- _What this task involves_
Print the lines that run from the line with "text_box [297, 415, 629, 531]" to the line with "Rendered at 1500 by 1125 pixels.", keeping both end lines, exactly as they appear in the entries below, and nothing else.

- _Task inputs_
--- START ---
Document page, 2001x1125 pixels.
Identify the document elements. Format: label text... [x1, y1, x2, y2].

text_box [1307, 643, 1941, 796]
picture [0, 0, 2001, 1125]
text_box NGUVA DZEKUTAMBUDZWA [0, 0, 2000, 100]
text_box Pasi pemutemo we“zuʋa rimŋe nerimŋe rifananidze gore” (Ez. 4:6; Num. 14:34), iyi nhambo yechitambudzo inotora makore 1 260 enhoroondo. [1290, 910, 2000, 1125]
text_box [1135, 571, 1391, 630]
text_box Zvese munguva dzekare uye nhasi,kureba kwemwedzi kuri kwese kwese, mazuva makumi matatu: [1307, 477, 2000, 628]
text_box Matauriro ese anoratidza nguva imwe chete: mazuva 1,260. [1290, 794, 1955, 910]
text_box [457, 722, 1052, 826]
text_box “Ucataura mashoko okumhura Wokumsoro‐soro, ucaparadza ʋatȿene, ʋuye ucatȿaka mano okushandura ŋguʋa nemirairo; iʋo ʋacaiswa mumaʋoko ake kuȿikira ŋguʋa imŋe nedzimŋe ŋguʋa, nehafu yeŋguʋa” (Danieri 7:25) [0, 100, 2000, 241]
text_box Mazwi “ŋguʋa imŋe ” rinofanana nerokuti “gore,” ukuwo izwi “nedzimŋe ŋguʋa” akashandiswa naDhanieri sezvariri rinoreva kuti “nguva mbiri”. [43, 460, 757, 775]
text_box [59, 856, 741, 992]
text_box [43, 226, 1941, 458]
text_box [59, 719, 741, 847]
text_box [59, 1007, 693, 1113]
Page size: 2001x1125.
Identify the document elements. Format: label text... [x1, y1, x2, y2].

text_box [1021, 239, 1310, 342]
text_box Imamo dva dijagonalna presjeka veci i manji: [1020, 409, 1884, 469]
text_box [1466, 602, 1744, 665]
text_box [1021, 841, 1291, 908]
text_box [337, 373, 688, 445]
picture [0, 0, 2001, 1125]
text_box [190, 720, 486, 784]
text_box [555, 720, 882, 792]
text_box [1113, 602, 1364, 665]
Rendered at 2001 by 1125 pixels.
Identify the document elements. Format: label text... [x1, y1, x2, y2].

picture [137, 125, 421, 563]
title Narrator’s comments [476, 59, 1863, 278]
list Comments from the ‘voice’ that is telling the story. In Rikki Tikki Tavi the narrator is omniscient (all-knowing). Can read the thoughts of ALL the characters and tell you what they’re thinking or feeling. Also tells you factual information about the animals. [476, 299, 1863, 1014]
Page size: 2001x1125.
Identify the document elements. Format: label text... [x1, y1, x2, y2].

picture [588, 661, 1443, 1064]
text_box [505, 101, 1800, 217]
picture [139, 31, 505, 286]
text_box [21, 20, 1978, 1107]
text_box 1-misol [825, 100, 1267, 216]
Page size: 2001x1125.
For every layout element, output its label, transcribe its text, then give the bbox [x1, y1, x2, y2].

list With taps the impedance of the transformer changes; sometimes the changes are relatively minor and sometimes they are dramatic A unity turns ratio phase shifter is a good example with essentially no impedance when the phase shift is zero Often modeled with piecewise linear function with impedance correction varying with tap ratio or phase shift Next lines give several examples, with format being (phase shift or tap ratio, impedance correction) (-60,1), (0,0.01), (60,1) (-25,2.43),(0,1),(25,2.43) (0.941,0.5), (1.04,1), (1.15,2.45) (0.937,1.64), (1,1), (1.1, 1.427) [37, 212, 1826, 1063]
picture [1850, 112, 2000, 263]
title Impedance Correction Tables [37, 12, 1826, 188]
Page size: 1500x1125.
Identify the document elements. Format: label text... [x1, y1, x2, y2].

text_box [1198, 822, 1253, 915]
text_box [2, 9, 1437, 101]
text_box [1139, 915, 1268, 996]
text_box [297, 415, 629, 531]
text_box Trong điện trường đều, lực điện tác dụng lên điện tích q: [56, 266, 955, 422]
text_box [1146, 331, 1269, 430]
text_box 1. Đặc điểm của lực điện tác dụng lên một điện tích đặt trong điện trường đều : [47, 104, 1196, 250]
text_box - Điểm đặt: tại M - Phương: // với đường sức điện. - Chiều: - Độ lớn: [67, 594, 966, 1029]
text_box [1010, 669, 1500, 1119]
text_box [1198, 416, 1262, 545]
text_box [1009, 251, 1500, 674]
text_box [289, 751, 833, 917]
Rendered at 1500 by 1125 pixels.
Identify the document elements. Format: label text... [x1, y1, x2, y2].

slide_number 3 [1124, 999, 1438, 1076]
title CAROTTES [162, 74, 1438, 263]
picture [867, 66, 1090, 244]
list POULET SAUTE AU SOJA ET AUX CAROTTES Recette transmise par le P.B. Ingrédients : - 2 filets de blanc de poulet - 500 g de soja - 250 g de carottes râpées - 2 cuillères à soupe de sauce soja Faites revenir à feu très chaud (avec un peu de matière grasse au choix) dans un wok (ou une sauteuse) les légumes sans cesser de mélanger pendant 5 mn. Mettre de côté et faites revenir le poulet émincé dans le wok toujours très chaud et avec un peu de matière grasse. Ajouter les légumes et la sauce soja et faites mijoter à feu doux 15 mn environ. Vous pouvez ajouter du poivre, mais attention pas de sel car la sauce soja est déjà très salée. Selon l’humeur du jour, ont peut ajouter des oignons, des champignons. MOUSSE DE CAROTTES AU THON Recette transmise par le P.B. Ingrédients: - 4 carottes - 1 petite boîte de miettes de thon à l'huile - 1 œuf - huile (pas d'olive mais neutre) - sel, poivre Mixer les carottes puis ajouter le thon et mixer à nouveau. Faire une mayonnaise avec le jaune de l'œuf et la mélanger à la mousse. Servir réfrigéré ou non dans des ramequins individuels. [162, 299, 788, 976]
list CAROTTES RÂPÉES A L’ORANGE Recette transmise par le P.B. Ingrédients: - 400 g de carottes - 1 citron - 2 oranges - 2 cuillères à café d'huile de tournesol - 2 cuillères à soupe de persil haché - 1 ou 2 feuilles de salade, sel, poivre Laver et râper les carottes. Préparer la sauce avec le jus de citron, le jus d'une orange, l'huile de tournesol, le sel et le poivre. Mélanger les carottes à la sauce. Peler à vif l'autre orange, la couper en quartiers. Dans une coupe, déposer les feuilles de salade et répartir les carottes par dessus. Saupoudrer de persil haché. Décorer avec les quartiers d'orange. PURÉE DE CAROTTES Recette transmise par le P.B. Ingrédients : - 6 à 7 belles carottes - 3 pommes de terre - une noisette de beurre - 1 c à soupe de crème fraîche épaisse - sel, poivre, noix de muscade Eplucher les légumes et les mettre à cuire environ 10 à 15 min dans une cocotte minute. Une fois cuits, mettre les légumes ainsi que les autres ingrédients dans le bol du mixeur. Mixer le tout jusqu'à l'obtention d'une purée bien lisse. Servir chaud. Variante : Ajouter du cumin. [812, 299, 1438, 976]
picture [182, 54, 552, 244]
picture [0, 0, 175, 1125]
--- END ---
- _Answer to the problem_
text_box [297, 415, 629, 531]
text_box Trong điện trường đều, lực điện tác dụng lên điện tích q: [56, 266, 955, 422]
text_box [1146, 331, 1269, 430]
text_box 1. Đặc điểm của lực điện tác dụng lên một điện tích đặt trong điện trường đều : [47, 104, 1196, 250]
text_box - Điểm đặt: tại M - Phương: // với đường sức điện. - Chiều: - Độ lớn: [67, 594, 966, 1029]
text_box [1010, 669, 1500, 1119]
text_box [1198, 416, 1262, 545]
text_box [1009, 251, 1500, 674]
text_box [289, 751, 833, 917]
Rendered at 1500 by 1125 pixels.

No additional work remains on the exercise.